▶ _DATA FOR ANALYSIS_
╭──

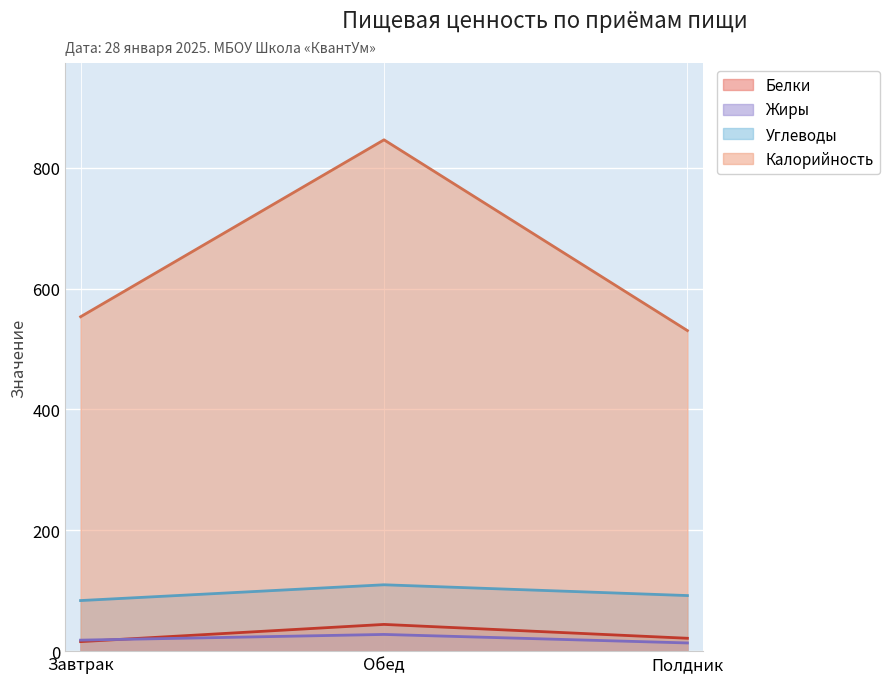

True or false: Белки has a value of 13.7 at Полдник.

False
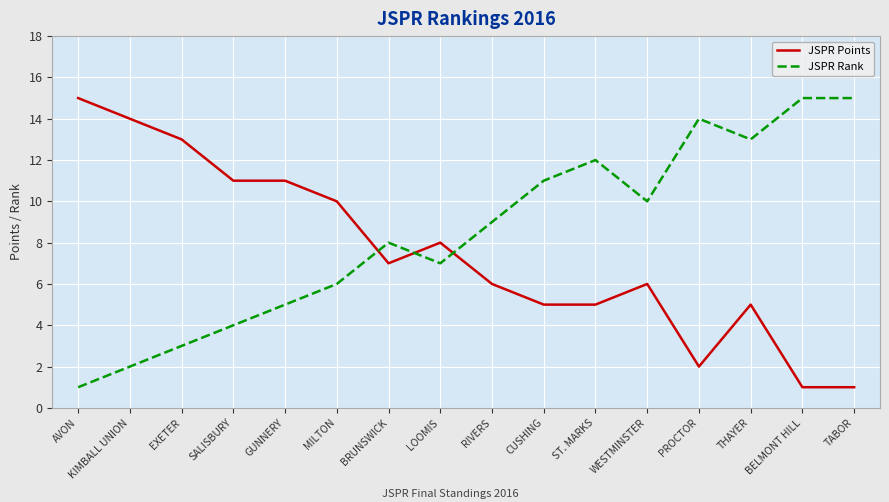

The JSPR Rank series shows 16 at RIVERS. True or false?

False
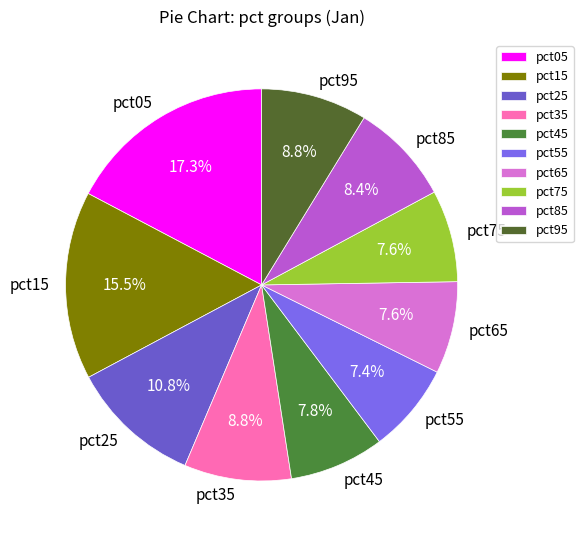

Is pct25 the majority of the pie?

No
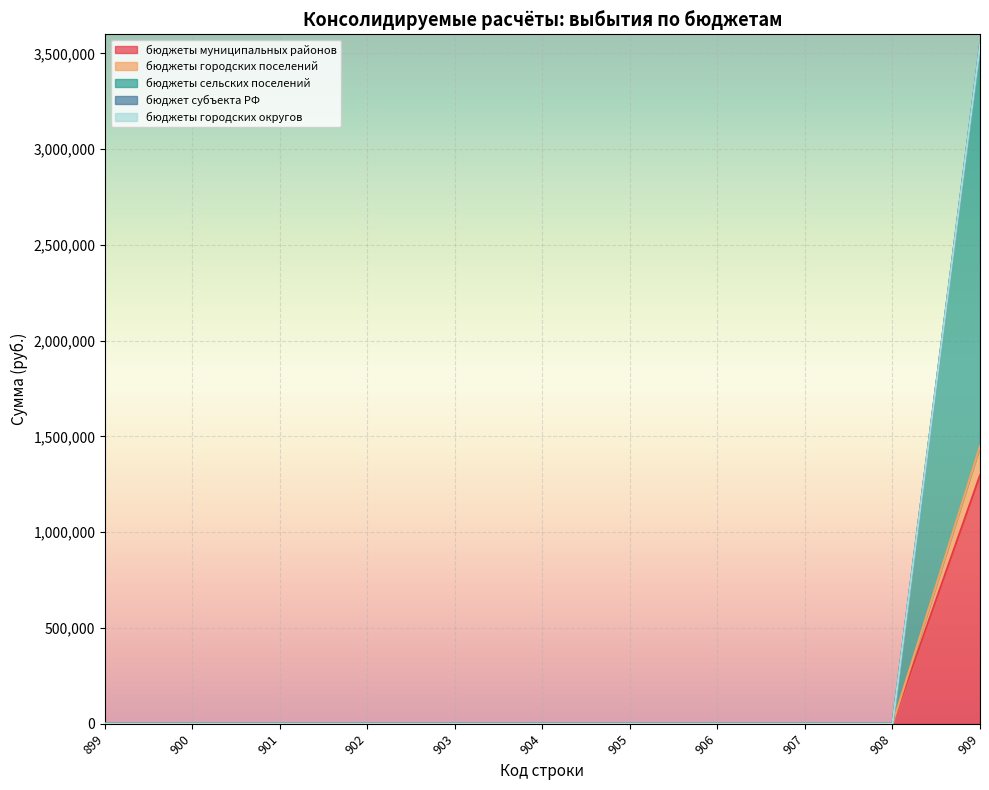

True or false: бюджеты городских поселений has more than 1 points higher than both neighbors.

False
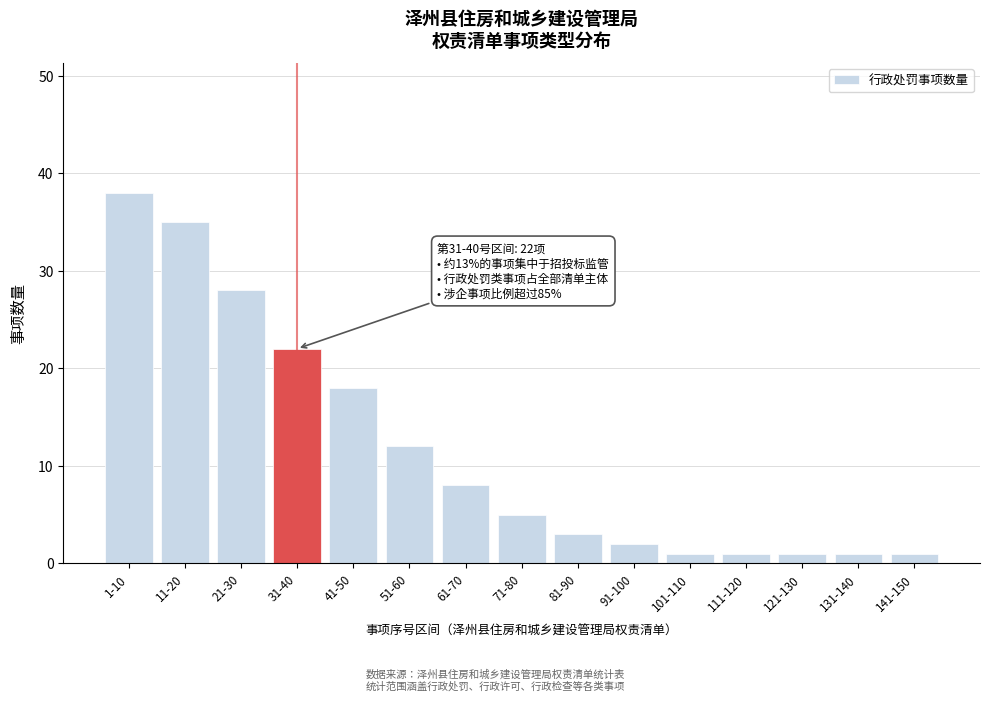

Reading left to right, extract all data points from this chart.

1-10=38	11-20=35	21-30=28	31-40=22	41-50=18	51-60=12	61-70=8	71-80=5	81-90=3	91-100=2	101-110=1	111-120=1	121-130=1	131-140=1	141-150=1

╰──

▶ _REQUEST_
Rewrite all of the entries above, replacing "True or false" with "Yes or no" and leaving everything else unchanged. Omit the pictures.

▶ _RESULT BELOW_
Yes or no: Белки has a value of 13.7 at Полдник.

False

The JSPR Rank series shows 16 at RIVERS. Yes or no?

False

Is pct25 the majority of the pie?

No

Yes or no: бюджеты городских поселений has more than 1 points higher than both neighbors.

False

Reading left to right, extract all data points from this chart.

1-10=38	11-20=35	21-30=28	31-40=22	41-50=18	51-60=12	61-70=8	71-80=5	81-90=3	91-100=2	101-110=1	111-120=1	121-130=1	131-140=1	141-150=1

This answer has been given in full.